On the appointed day, the inspector turned up. "Tell me about your staff," he asked Paddy. "Well," said Paddy, "there's the farm hand, I pay him £240 a week, and he has a free cottage. Then there's the housekeeper. She gets £190 a week, along with free board and lodging. There's also the half-wit. He works a 16 hour day, does 90% of the work, earns about £25 a week along with a bottle of whisky and, as a special treat, occasionally gets to sleep with my wife." "That's disgraceful" said the inspector, "I need to interview the half-wit." "That'll be me then," said Paddy.
I went for a job interview today and the manager said, “We’re looking for someone who is responsible.”
“Well, I’m your man.” I replied, “In my last job, whenever anything went wrong, they said I was responsible.”
Why does Batman only wear dark colors? Easy. Batman doesn’t want to get shot. Why does Robin only wear bright colors?
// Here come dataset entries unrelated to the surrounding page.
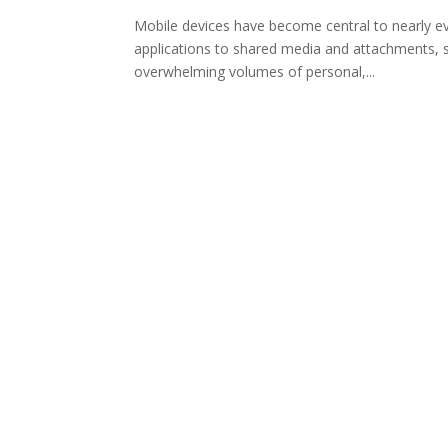
Mobile devices have become central to nearly ev
applications to shared media and attachments, 
overwhelming volumes of personal,...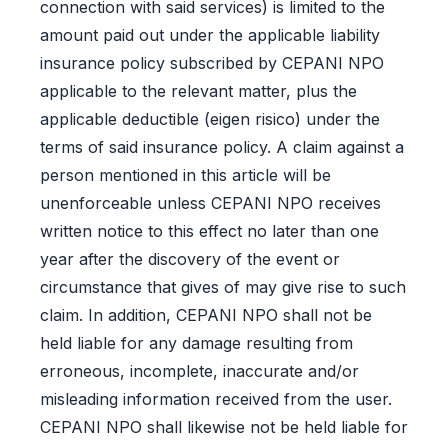
connection with said services) is limited to the
amount paid out under the applicable liability
insurance policy subscribed by CEPANI NPO
applicable to the relevant matter, plus the
applicable deductible (eigen risico) under the
terms of said insurance policy. A claim against a
person mentioned in this article will be
unenforceable unless CEPANI NPO receives
written notice to this effect no later than one
year after the discovery of the event or
circumstance that gives of may give rise to such
claim. In addition, CEPANI NPO shall not be
held liable for any damage resulting from
erroneous, incomplete, inaccurate and/or
misleading information received from the user.
CEPANI NPO shall likewise not be held liable for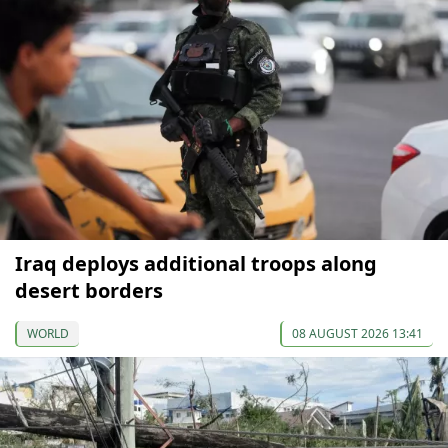
Iraq deploys additional troops along
desert borders
WORLD
08 AUGUST 2026 13:41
Easy. Batman doesn't want to get shot.
Interviewer: How do you explain this 4 year gap on your resume?
Me: That's when I went to Yale. Interviewer: Thats pretty impressive. You're hired. Me: Thank you, I really need this Yob.
An infinite number of mathematicians walk into a bar.
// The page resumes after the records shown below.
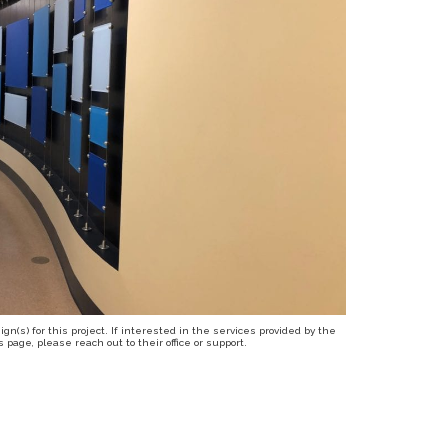
n(s) for this project. If interested in the services provided by the
page, please reach out to their office or support.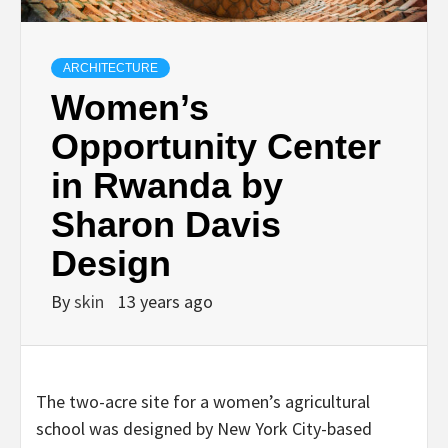
ARCHITECTURE
Women’s
Opportunity Center
in Rwanda by
Sharon Davis
Design
By
skin
13 years ago
The two-acre site for a women’s agricultural
school was designed by New York City-based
The first one orders a beer, the second one orders half a beer, the third one orders a quarter, and the fourth one orders one eighth of a beer. The bartender stops them, pours two beers and says,"you guys should know your limits."
Kim Jong Un decided to send Donald Trump a letter in his own handwriting to let him know he was still alive.
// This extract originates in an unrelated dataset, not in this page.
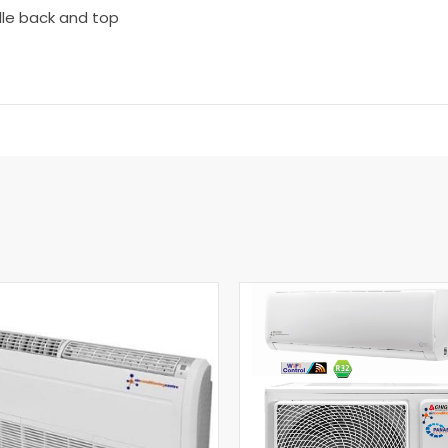
dle back and top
Trump opened the letter which appeared to contain a single-line coded message: 370HSSV – 0773H Trump was baffled, so he emailed it to the his aides, who had no clue either, so they sent it to the FBI No one could solve it at FBI, so it went to the CIA. With no clue as to its meaning, FBI finally asked MSS (Ministry of State Security in China for help. Within a few seconds MSS cabled back with this reply: "Tell The President he's holding the message upside down."
A charity worker stopped me in the street and asked if I fancied taking part in a marathon.
I was going to decline but he told me it was for disabled kids and children with severe learning difficulties. I thought, fuck me, I might win this
If the new SONY car ever breaksdown
You'll have to Walkman.
“Son In Iraq I killed 15 people.”
Son: Dad, you were a helicopter mechanic. Dad: Never said I was a good one.
I just bought a pirate GPS…
It tells you exactly where you arrrr!!!
What does a clock do when it’s hungry?
It goes back four seconds.
So a group of nuns is golfing near some men
A man swings his club and fails to hit the ball. Man: God damnit, I missed. A nun shakes her head in disapproval. The man swings again and misses yet again Man: Damnit, I missed again! Nun: Sir, if you keep on swearing like that, you're gonna go to hell. The man then laughs and dismisses the nun's comment. He makes one more attempt at hitting the ball, but to no avail. Man: God fucking damnit! The sky then goes dark, a lightning bolt strikes the nun, and you can hear a thundery voice say, "God damnit, I missed."
My son asked me: Dad did you get shot in the army?